Marching Student Protestors Pause for Exams

By Nobel Zaw 19 February 2015

RANGOON — Burma’s main column of student protestors has announced that they will stay in the town of Letpadan in Pegu Division until March 1, with the young activists pausing their march to Rangoon because primary and secondary schools are due to hold exams later this month.

The decision was made on Wednesday after a meeting of students involved in the protest against a controversial National Education Law.

Nanda Sit Aung, a protest leader, told The Irrawaddy that in addition to the exams, “we want to wait to see how the Parliament handles [amendments to the National Education Law],” referring to a pledge by lawmakers to make key changes to the legislation.

The main student protest group began their 400-mile march from Mandalay to the commercial capital on Jan. 20. Letpadan lies some 85 miles northwest of Rangoon.

Separate student groups from Dawei, Moulmein and Irrawaddy Division announced on Monday that they would cease their demonstrations and return home in anticipation of a revised education law. Sister protests to the Mandalay-to-Rangoon group, the students had planned to converge on Rangoon in opposition to the legislation.

There are about 180 core protestors in Letpadan town. Surrounding towns and villages have pledged to provide meals to the students while they wait out the exams period.

“We are allowing time for the government to solve the problems according to a democratic system and if the government takes that chance to perpetrate violence against us, they will have to take responsibility for their behavior,” said Nanda Sit Aung, a member of the Action Committee for Democratic Education (ACDE) spearheading the protest movement.

A draft revision of the National Education Law was submitted to Parliament on Monday, but lawmakers have yet to begin deliberations on the legislation.

Over the weekend lawmakers and the administration of President Thein Sein met with students and other groups pushing for changes to the law. The government agreed in principle to 11 amendments, including decentralizing and expanding access to the education system and native language instruction in ethnic minority regions.

On Thursday, state-media put out a call for additional input: “Public advice invited for amendment bill of national education law,” read a headline in the Global New Light of Myanmar daily, which provided email addresses and the relevant parliamentary committees to whom suggestions could be directed.

The protest students say if the government does not approve the bill by March 1, they will continue their march to Rangoon, potentially setting the stage for a confrontation with the government.
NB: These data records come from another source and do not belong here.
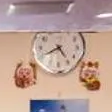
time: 4:40
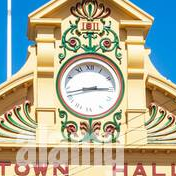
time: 2:42
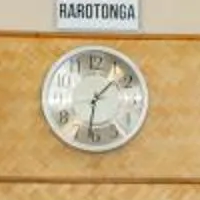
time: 1:32
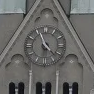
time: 11:22
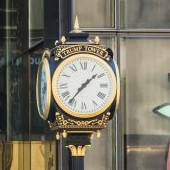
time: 1:36
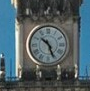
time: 10:26
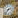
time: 2:36
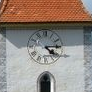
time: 4:14
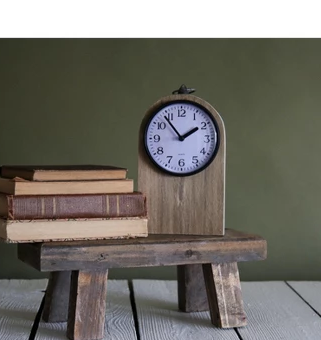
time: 1:53
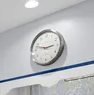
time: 2:48
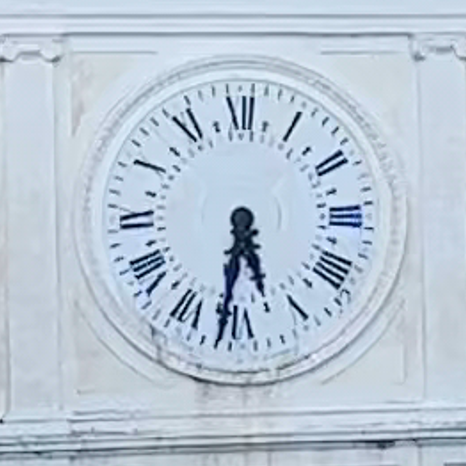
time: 5:31
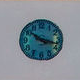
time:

The Ministry of Information said last week that “for the sake of the country’s security, rule of law and to maintain regional peace,” the protesters would not be permitted to enter the city. “Actions in accordance with the law” would be taken if they pushed ahead with their plan to assemble in the commercial capital, the ministry said.

But even the legislature’s acquiescence to student demands appears unlikely to prevent a showdown with Rangoon authorities.

“Most of the protest students live in Rangoon and if Parliament approves [amendments to the law], we will change our march into a celebration march to Rangoon,” Phyo Phyo Aung, a member of the ACDE, told The Irrawaddy.